2. The device of claim 1, wherein the first partition is mapped to a first memory address range and the second partition is mapped to a second memory address range.

3. The device of claim 2, wherein the first memory address range and the second memory address range are in a physical memory address space of a memory device.

4. The device of claim 2, wherein the first memory address range is in a physical memory address space of a memory device, and the second memory address range is in an alias memory address space outside the physical memory address space.

5. The device of claim 4, wherein an address area between an ending boundary of the first memory address range and a beginning boundary of the second memory address range has a same size as the physical memory address space.

6. The device of claim 1, further comprising circuitry operative to detect an access type of a memory access according to one address bit of the memory access.

7. The device of claim 1, wherein the cache memory is configurable to operate in one of a partitioned mode and a non-partitioned mode.

8. The device of claim 1, wherein the cache memory is configurable to have different partition sizes.

9. The device of claim 1, wherein the cache memory is configurable to have more than two partitions dedicated to more than two categories of software.

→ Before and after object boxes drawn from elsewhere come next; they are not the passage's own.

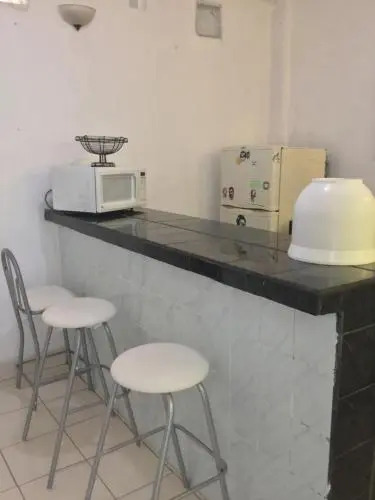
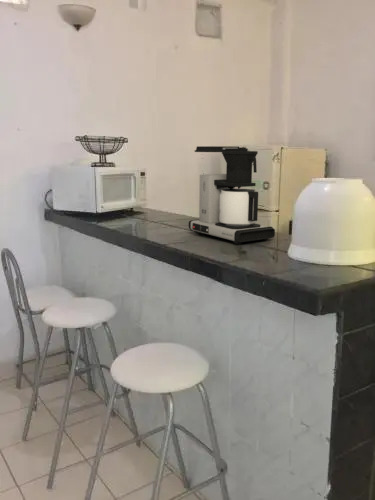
+ coffee maker [188,145,276,246]
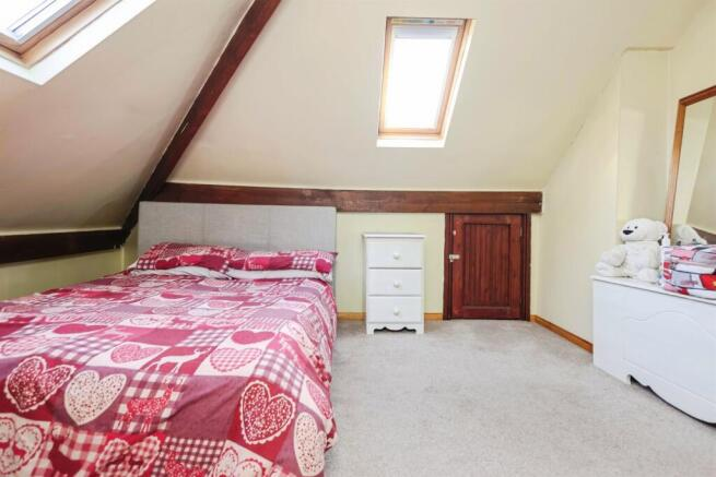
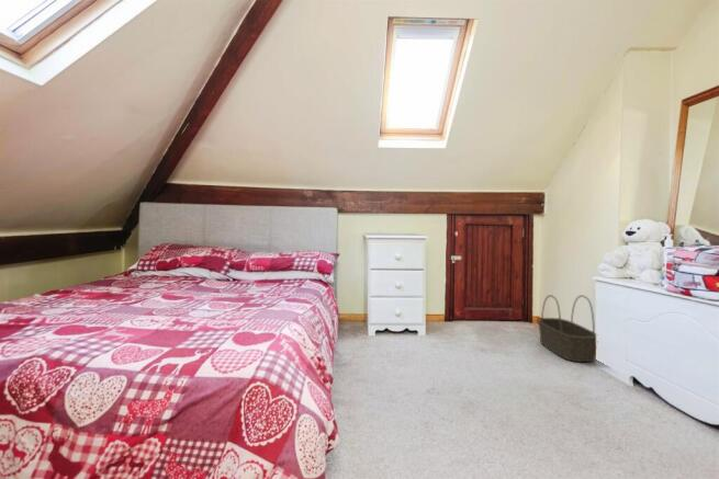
+ basket [538,294,597,363]
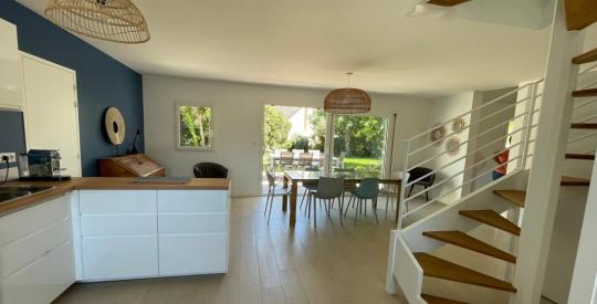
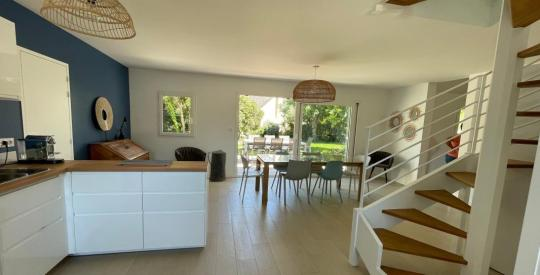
+ trash can [207,149,227,183]
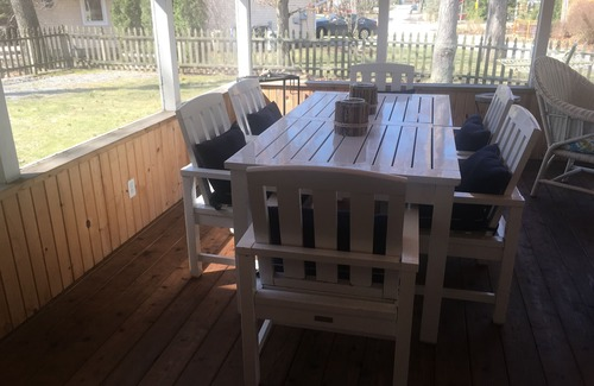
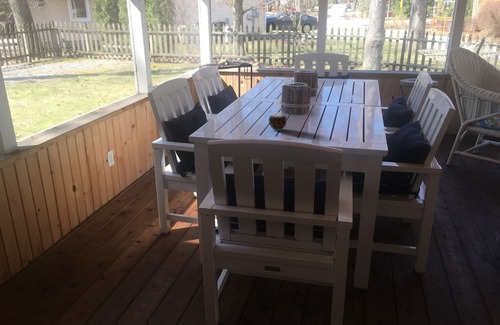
+ candle [267,113,288,132]
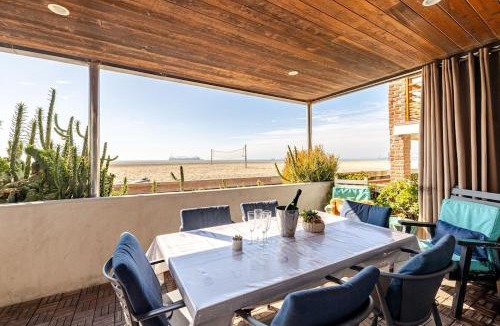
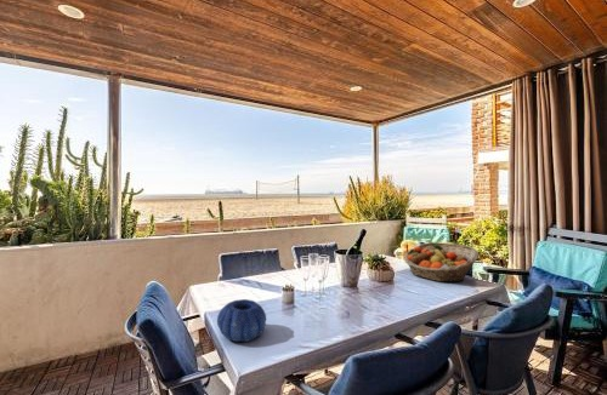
+ decorative bowl [216,298,267,343]
+ fruit basket [403,241,480,284]
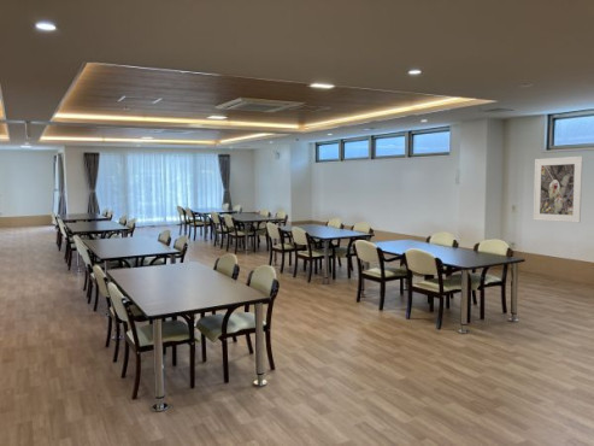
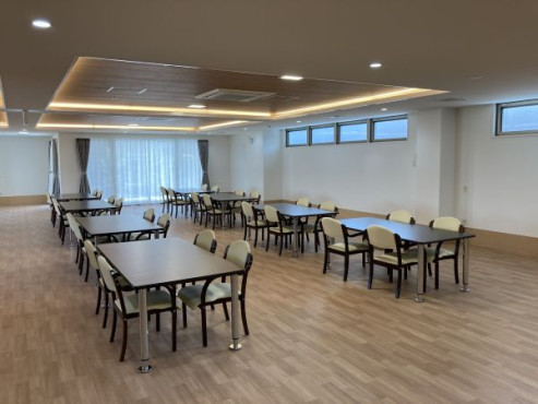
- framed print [533,155,584,224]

10. The device of claim 1, wherein the cache memory partitioning is configurable at runtime according to the software being executed.

11. A method for operating a cache memory, comprising:

receiving a memory access request specifying a memory address; and

determining whether to access a first partition or a second partition of the cache memory by the memory address, wherein the first partition is dedicated to a first category of software and the second partition is dedicated to a second category of software, and wherein the first category and the second category have different time-sensitivity constraints.

12. The method of claim 11, wherein the first partition is mapped to a first memory address range and the second partition is mapped to a second memory address range.

13. The method of claim 12, wherein the first memory address range and the second memory address range are in a physical memory address space of a memory device.

14. The method of claim 12, wherein the first memory address range is in a physical memory address space of a memory device, and the second memory address range is in an alias memory address space outside the physical memory address space.

15. The method of claim 14, wherein an address area between an ending boundary of the first memory address range and a beginning boundary of the second memory address range has a same size as the physical memory address space.

16. The method of claim 11, further comprising: detecting an access type of a memory access according to one address bit of the memory access.

17. The method of claim 11, wherein the cache memory is configurable to operate in one of a partitioned mode and a non-partitioned mode.

18. The method of claim 11, wherein the cache memory is configurable to have different partition sizes.

19. The method of claim 11, wherein the cache memory is configurable to have more than two partitions dedicated to more than two categories of software.

20. The method of claim 11, wherein the cache memory partitioning is configurable at runtime according to the software being executed.